One of my greatest struggles when it comes to writing regularly is that in order to have something to write about, I have to take a break from writing and go do something. Not like, “step back, have a cup of tea.” I don’t struggle with that at all. If anything, I’m too good at that. But in order to share adventures with you, I must first have adventures. So here I am, freshly returned from another adventure: a week back at Truman Lake with a large portion of my dad’s side of the family.
This used to be a relatively regular occurrence (although usually just a weekend trip, I believe, not a whole week) when I was much younger and my grandparents had a camper trailer parked on a permanent lot. We’ve all grown and changed a lot in the last 25 years or so since we were all at the lake together, but it was a special kind of escape from the stresses of the world to float around the beach again with my cousins reminiscing and marveling at the surroundings. I hope this becomes an annual event and that those who couldn’t join us this year can join next time.

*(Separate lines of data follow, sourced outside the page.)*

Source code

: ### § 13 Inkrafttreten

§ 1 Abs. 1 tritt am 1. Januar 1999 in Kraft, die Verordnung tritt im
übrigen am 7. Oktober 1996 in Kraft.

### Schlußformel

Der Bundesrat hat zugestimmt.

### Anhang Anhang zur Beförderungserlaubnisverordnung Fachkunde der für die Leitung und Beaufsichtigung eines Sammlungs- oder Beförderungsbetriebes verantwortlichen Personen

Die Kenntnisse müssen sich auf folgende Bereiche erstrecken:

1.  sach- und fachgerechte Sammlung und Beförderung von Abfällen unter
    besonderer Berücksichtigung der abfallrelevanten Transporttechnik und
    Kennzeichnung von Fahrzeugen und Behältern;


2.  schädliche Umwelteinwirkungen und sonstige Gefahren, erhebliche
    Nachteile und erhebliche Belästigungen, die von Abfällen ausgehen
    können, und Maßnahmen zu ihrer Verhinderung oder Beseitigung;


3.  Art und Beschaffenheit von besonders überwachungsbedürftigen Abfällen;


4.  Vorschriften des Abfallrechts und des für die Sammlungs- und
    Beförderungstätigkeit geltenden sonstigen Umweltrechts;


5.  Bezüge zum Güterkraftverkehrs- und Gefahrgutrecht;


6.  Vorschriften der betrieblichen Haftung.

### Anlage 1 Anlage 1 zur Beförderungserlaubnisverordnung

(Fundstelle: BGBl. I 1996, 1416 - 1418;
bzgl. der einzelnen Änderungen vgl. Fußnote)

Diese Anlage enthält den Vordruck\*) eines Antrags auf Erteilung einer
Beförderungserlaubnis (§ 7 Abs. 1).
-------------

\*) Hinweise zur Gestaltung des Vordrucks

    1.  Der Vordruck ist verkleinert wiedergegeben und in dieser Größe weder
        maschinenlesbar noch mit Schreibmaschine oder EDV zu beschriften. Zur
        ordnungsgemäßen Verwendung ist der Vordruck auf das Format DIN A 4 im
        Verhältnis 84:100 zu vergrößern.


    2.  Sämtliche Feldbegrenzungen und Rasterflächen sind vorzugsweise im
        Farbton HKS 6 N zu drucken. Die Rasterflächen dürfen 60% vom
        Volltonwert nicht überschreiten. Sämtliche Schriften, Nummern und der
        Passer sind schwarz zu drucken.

We had daily temperatures of over 100ºF for the first half of the trip, but we managed remarkably well with minimal sunburns and limited dehydration all around.
We’re not quite vampires, but we are a pretty pasty bunch, so the lack of sunburns felt like a massive achievement. Obviously a lot of this is owed to sunscreen and avoiding the direct sun in the hottest part of the day as if we were vampires, but I will take a minute to share my newfound appreciation of UPF wear. Before this trip, I got (i.e. my mom generously purchased for me) two long sleeved rash guard shirts (they’re from Land’s End, if you’re curious; I definitely don’t have any kind of endorsement deal, but the shirts are lovely) and a sunsuit from Waterlust, which is like a long sleeved swimsuit.
Here’s the thing: I’ve talked before about how sun protection is important, regardless of your complexion. And I know it’s easy to say “Yeah, I know, but I just can’t bring myself to wear sleeves in the pool! It seems hot, and restrictive, and what am I, a self-conscious fat kid?”
I’ve always identified with the “fat kid” and still have a lot of weird hangups about various things that I relate with that, but I’ve never been a t-shirt-in-the-pool kid. And for weird sensory reasons, I don’t even like to wear long sleeve t-shirts when it’s seasonally appropriate (I neither want nor need to feel all my arm hair all day long, thank you). But this sunwear is a game changer. I didn’t get sunburned AT ALL and the long sleeves held water in just the right amount that I was far cooler than I would have been wearing far less clothing. Interestingly, the sunsuit, which was made of slightly heavier material, felt cooler than the lighter rash guard shirts. So if you’re interested in minimizing solar radiation damage, I’m pleased to report that UPF shirts are definitely the way to go if you’re in the water at all. (They were a little stifling before we got to the water, so keep that in mind. If you’re looking for sun protection in the desert, this is maybe not your best option, but it would be better than just frying.)
As when we were much younger, the prime place on the beach with my cousins proved to be the buoy barrier that marked the marine limits of the beach. At this beach, the buoy barrier consists of several long yellow tubes, and while I’m certain that there are posted rules somewhere about not hanging on them, we sat on the buoys like the miscreants that we are. And as happens all too often with the passage of time, both the buoys and the beach itself seemed much smaller than they had when we were children. Swimming out to the buoys once seemed a monumental feat. Now, we can walk three quarters of the way and reach it quite easily. We inflated one of the paddleboards and used it as a communal floaty to rest our arms and chins on as we hid the rest of our bodies from the brutal sun, keeping below the waterline like albino alligators.
With a lovely view of the dam and the visitor center, we were given an extra treat with a visit from a bald eagle and a pair of great egrets swooping over the cove with their snowy white plumage. I didn’t get pictures of any of them because I didn’t take my phone with me out to the “deep end” of the beach, but I never get good pictures of the eagles at the lake anyway. They always photograph like the moon, so much smaller and less impressive through the lens.
That is an example of something that has improved since we were children, however. In the early 90’s it was a rare spectacle to spy an eagle at the lake. Their population was still devastated from the effects of DDT working its way up the food chain. Now it’s rare that we don’t see multiple eagles on any given trip to the lake. The increased frequency of the sightings in no way diminishes their magnificence, though, and knowing that their population has recovered specifically due to humans recognizing and remedying our harmful actions is encouraging. I wish we could do that kind of thing more often as the oceans fill with plastic and large portions of the entire planet face worsening consequences of climate change. We’ve done it before. Let’s do it again.